İç tüketim ve ihracat artacak ki, üretim artsın. Yatırım artsın. İstihdam artsın. Ekonomi büyüsün...
Halkın tüketiminin artması, iç talebin büyümesi bakımından önemli de... Halk gelirinin daha büyük bölümünü tüketime tahsis edince, (1) Tasarruflar azalıyor. (2) Tasarruf açığını kapatmak için dışarıdan borçlanıyoruz.
Genel inanış, halkımızın çok tükettiği şeklinde. İyi de ne kadar çok tüketiyoruz? Halkın paraları nereye gidiyor?
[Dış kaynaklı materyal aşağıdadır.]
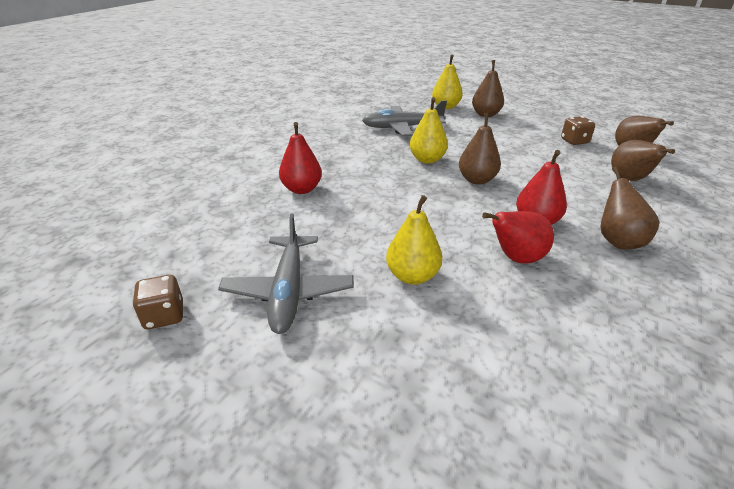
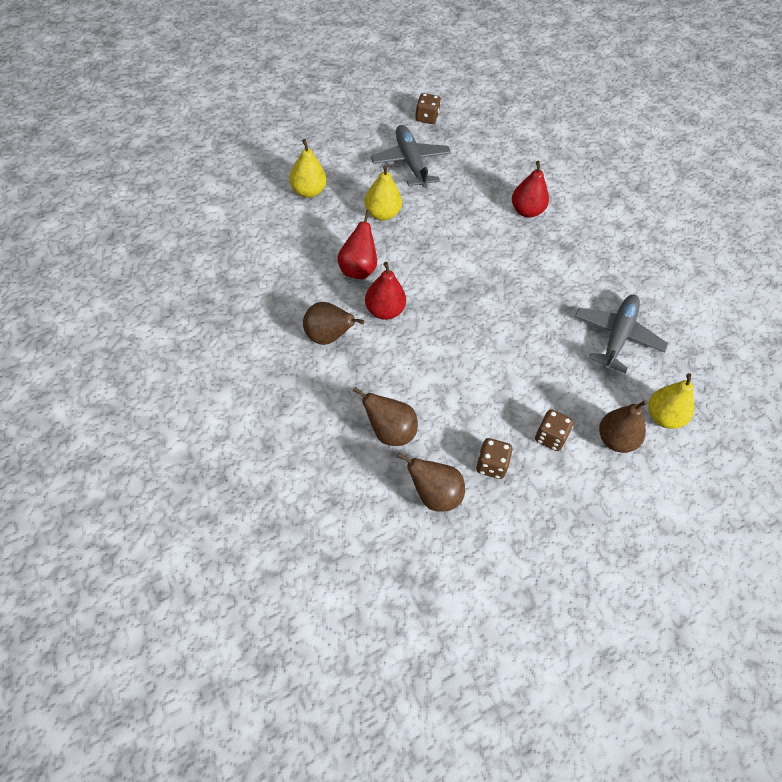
camera: 115 degrees right, 20 degrees up
grey plane [218,213,354,334] -> grey plane turned 45 degrees clockwise [371,125,451,188]
yellow pear [410,97,448,164] -> yellow pear moved to [289,139,327,198]
brown pear [459,113,501,185] -> none
none -> brown dice [535,409,574,451]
Türkiye İstatistik Kurumu (TÜİK) 2016 yılında hane halkının tüketim harcamaları ile ilgili verileri yayınladı.
- Aylık hane halkı başı (kişi başı) tüketim harcaması (cari fiyatla) 2015 yılında 1.455 TL iken 2016 yılında yüzde 12.8 arttı, 1.642 TL oldu. (2016 yılında enflasyon yüzde 8.81 arttı, ekonomi yüzde 2.9 büyüdü.)
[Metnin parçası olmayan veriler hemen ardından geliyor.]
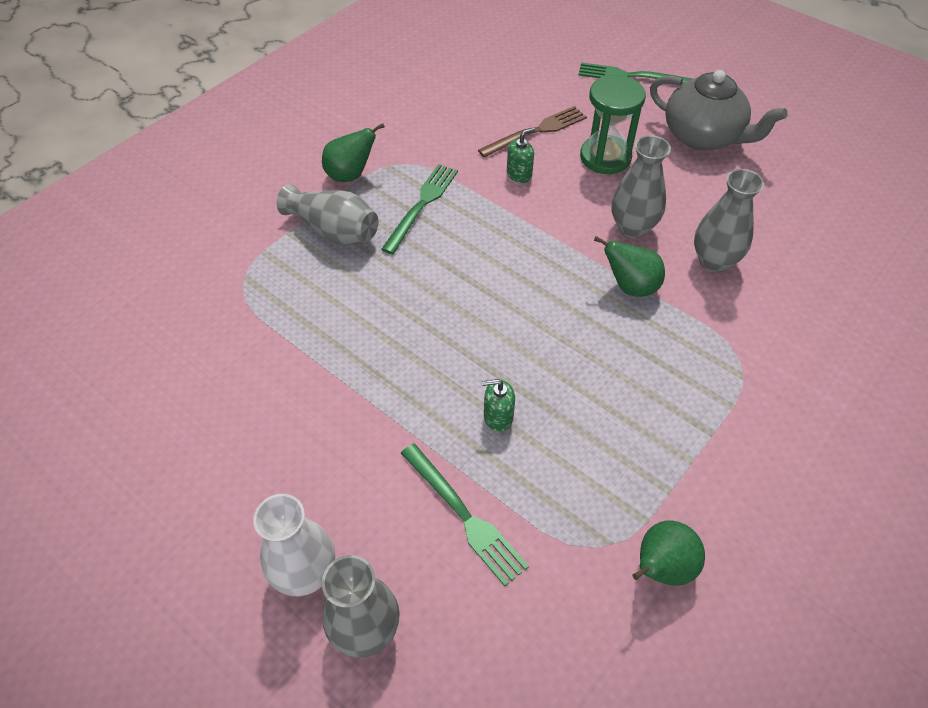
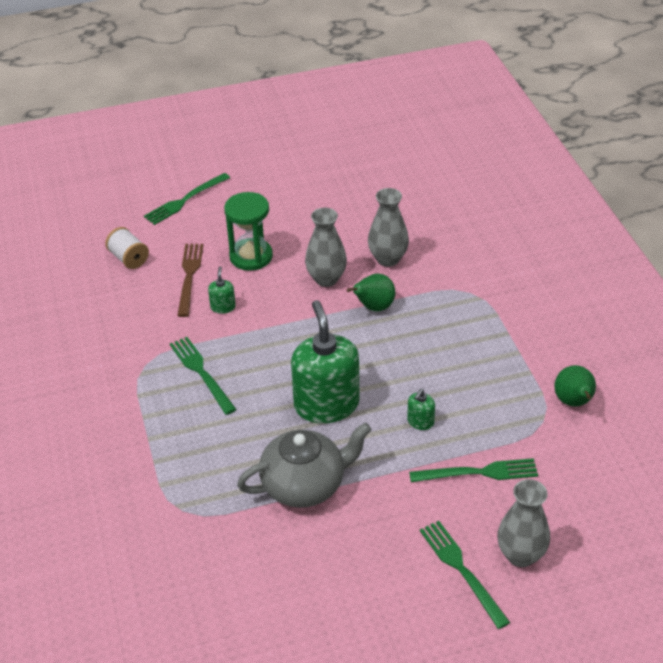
camera: 55 degrees left, 10 degrees down
white vase [253,494,335,596] -> green fork [420,521,510,629]
grey vase [277,184,379,245] -> none
green pear [322,123,385,182] -> none
grey teapot [650,70,788,150] -> grey teapot moved to [237,423,371,508]
none -> white spool [105,227,149,269]
none -> green soap dispenser [291,300,359,423]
- Aylık hane başı tüketim harcaması 2015 yılında 3.043 TL iken 2016 yılında yüzde 11.9 artarak 3.406 TL oldu.
Aile başı aylık tüketim harcaması rakamlarına göre, 2016 yılında hanelerimizin toplam tüketim harcamaları (cari fiyatla) yılda 931.7 milyar TL’ye ulaştı.
Yıllık tüketim harcaması 2014 yılında 730.4 milyar TL, 2015 yılında 796.9 milyar TL idi.
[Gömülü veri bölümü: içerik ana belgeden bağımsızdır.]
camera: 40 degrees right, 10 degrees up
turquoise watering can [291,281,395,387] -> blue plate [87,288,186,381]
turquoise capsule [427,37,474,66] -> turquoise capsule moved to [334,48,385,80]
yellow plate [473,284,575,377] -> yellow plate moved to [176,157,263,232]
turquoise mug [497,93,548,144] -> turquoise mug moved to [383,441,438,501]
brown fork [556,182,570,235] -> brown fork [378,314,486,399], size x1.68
Hane halkının tüketim harcamaları “iç piyasanın büyüklüğünü” belirler. Cari fiyatla 2016 yılında hanelerin toplam tüketim harcamasındaki artış cari fiyatla yüzde 16.9 oranında gerçekleşti.
Esas maaşla geçiniyoruz
Halkımızın ana gelir kaynağı, maaş ücret, emekli ödemeleri ve sosyal ödemeler... İşte onun için halkımız devamlı olarak maaş, ücret artışı, emekli ödeme artışı ve sosyal ödeme artışı bekliyor.
2016 yılında toplam 931.7 milyar TL’lik tüketim harcamasının yüzde 55’ini maaş ve ücret geliriyle yaptı. Emekli geliriyle yapılan harcamaların toplam tüketim harcamasındaki payı yüzde 15.9, diğer karşılıksız gelirlerin payı yüzde 7.7 oranında.
Müteşebbis gelirleri ile yapılan harcamaların payı yüzde 29.2, gayrimenkul ve menkul gelirleri ile yapılan harcamaların payı yüzde 2.9 oranında.
Gıdasız yaşanmıyor
Halkımız için en önemli tüketim harcaması gıda harcaması iken konut ve kira harcamalarının ağırlığı arttı.
2016 yılında toplam tüketim harcamalarında konut ve kiranın payı yüzde 25.2 iken gıda ve alkolsüz içkinin payı yüzde 19.5 oldu. Bu iki ana harcama kalemine ulaştırma harcamalarının yüzde 18.2 olan ağırlığı da eklenince, gıda, konut ve ulaştırmanın toplam tüketim harcamalarındaki ağırlığı yüzde 62.9’a ulaşıyor.
Toplam tüketim harcamalarında giyim ve ayakkabının payı yüzde 5.2’ye, mobilya, ev aletleri ve bakım hizmetlerinin payı yüzde 6.3’e kadar gerilemiş durumda.
Toplam tüketim harcamalarından gıdaya ayrılan pay, gelir grubuna göre değişiyor. Alt gelir grubundakiler de gıda harcamalarının toplam harcamalardaki payı yüzde 28.9 iken üst gelir grubunda bu oran yarıya iniyor yüzde 14.2 oluyor.